### [What is expected]
Extend the issue thread on the JSR107 cache annotations and key generators, picking up right after its last line.

### [Excerpted passage]

How would one know when using cache-annotations-ri-cdi MyKeyGenerator must be a bean instance and not just a plain class? There is no mention of this in the spec javadoc. I assume because spec does not want to narrow it down but ri-cdi specifically looks up the bean instance instead of instantiating the class.

I could not find documentation on this kind of cdi-ri specifics. Maybe I missed some document section that mentions which classes need to be bean instances?

And as a side topic, is it correct assumption that 3rd party implementations are reimplementing cache-ri-impl only? Is there a 3rd party implementation of cache-annotations-ri-cdi or is this module de-facto standard implementation for CDI activation?

Best regards

How would one know when using cache-annotations-ri-cdi MyKeyGenerator must be a bean instance and not just a plain class?

I don't understand that question.

It would be better to post this on stackoverflow, since not so many people are monitoring this issue tracker here. But please add some more details: What problem are you trying to solve? What have you done? What is the error output you get?

And as a side topic, is it correct assumption that 3rd party implementations are reimplementing cache-ri-impl only?

Cache vendors only implement the cache API. The annotations are implemented by application server or framework vendors. E.g. Spring isn't CDI but implements the JSR107 cache annotations as well.

Is there a 3rd party implementation of cache-annotations-ri-cdi or is this module de-facto standard implementation for CDI activation?

That is hard to tell. It seems not to be used that much:
https://mvnrepository.com/artifact/org.jsr107.ri/cache-annotations-ri-cdi/usages

The cause may also be that the usage JSR107 annotations is not so popular.

commented

I am playing around in a sample project, implemented key generator like this:

@CachePut(cacheName = "default", cacheKeyGenerator=MyKeyGenerator.class)
public void someMethod(...) {}
public class MyKeyGenerator implements CacheKeyGenerator {

@Override
public GeneratedCacheKey generateCacheKey(CacheKeyInvocationContext<? extends Annotation> cacheKeyInvocationContext) {
        return new SingleStringKey("test"); //just a mock key implementation
    }
}

But in runtime I got:

Caused by: java.lang.IllegalArgumentException: cacheKeyGenerator cannot be null
	at org.jsr107.ri.annotations.StaticCacheKeyInvocationContext.<init>(StaticCacheKeyInvocationContext.java:52)
	at org.jsr107.ri.annotations.CachePutMethodDetails.<init>(CachePutMethodDetails.java:46)
	at org.jsr107.ri.annotations.AbstractCacheLookupUtil.createCachePutMethodDetails(AbstractCacheLookupUtil.java:335)

### [Stored data]
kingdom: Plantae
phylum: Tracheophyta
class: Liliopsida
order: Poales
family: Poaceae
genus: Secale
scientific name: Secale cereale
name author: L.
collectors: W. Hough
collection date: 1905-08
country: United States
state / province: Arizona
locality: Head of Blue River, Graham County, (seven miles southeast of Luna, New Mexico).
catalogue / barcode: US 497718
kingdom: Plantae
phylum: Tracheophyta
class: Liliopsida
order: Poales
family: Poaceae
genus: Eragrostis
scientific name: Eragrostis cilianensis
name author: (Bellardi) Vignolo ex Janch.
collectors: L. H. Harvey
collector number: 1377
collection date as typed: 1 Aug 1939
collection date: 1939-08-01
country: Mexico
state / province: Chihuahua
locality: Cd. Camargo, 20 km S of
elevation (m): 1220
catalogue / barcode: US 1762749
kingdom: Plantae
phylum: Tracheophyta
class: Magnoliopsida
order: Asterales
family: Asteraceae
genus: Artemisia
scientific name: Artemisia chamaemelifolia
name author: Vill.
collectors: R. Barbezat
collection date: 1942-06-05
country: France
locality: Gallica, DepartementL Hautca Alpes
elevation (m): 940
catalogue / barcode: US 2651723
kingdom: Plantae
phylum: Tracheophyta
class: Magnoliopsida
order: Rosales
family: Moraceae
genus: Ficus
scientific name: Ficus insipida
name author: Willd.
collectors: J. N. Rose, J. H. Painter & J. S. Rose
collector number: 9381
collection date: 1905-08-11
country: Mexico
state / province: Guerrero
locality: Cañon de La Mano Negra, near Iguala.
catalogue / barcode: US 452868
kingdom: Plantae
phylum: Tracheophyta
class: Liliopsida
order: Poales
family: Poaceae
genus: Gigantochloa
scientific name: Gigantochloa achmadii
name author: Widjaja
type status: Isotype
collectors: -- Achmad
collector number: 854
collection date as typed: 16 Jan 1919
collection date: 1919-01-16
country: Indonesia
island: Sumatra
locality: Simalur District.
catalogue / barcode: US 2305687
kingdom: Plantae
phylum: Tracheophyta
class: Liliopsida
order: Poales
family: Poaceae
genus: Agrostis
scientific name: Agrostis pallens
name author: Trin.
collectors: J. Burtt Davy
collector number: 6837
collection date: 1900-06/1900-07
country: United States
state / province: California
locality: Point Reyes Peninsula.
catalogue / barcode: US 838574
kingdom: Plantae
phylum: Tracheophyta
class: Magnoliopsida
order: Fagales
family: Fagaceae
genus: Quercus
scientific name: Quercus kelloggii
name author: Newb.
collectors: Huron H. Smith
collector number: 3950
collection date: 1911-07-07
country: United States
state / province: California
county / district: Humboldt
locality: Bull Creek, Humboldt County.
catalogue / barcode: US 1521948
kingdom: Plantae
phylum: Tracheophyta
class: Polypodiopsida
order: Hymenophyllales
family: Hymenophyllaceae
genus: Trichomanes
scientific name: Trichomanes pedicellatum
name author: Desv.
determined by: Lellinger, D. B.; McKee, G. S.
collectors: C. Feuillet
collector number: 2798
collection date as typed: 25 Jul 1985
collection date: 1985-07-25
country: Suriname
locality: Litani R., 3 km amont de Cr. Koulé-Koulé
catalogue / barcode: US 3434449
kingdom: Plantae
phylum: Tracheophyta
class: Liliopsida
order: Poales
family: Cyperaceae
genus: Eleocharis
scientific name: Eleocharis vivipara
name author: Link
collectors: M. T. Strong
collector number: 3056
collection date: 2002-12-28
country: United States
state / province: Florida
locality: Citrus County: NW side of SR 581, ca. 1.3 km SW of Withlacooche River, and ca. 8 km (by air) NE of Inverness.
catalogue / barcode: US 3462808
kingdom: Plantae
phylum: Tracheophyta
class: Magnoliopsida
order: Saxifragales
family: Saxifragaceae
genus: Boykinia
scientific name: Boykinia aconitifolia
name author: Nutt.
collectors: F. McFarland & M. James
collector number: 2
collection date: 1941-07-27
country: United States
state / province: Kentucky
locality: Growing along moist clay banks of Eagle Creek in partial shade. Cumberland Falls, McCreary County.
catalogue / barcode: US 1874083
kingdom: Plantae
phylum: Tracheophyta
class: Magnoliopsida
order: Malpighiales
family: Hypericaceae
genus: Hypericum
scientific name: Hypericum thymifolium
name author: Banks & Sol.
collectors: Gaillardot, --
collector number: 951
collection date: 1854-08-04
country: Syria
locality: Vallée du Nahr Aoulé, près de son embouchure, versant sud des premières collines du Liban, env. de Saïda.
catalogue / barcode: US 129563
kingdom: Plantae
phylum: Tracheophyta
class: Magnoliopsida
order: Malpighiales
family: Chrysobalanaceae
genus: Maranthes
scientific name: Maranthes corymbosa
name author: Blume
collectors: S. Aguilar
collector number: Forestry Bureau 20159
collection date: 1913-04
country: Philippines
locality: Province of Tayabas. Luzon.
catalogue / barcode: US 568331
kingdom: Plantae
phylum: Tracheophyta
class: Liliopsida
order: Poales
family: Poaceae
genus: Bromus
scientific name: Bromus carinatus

### [Answer to the exercise]
	at org.jsr107.ri.annotations.AbstractCacheLookupUtil.getMethodDetails(AbstractCacheLookupUtil.java:194)
	at org.jsr107.ri.annotations.AbstractCacheLookupUtil.getCacheKeyInvocationContext(AbstractCacheLookupUtil.java:72)
	at org.jsr107.ri.annotations.AbstractCachePutInterceptor.cachePut(AbstractCachePutInterceptor.java:49)

That is because, behind the scenes, instance of key generator is acquired with CacheLookupUtil

protected <T> T getObjectByType(Class<T> type) {
    return beanManagerUtil.getBeanByType(type);
}

so since I am in CDI context, the fix is, for example:

@ApplicationScoped
public class MyKeyGenerator implements CacheKeyGenerator {

    @Override
    public GeneratedCacheKey generateCacheKey(CacheKeyInvocationContext<? extends Annotation> cacheKeyInvocationContext) {
        return new SingleStringKey("loled");
    }
}

Point: it is impossible for developer to know from the spec documentation that MyKeyGenerator needs to be a bean instance and not just a plain class because the spec does not mandate this. So my question is whether there is some documentation specific to cdi-ri where one could look up details like this. If not I guess it's up to tutorials and self-exploration, that is good enough for me.

Thanks for the details. The code makes your point clear now.

Giving it a bit of thought, I tend to consider this as a bug in cache-annotations-ri-cdi. Code that is using the caching annotations should behave the same, regardless whether its used CDI context or not.

OTOH, the behavior is useful. "Correcting" the behavior at that late time, probably is not a good idea. Maybe some people rely on the way it is now.

Hopefully people with the same problem will find this issue.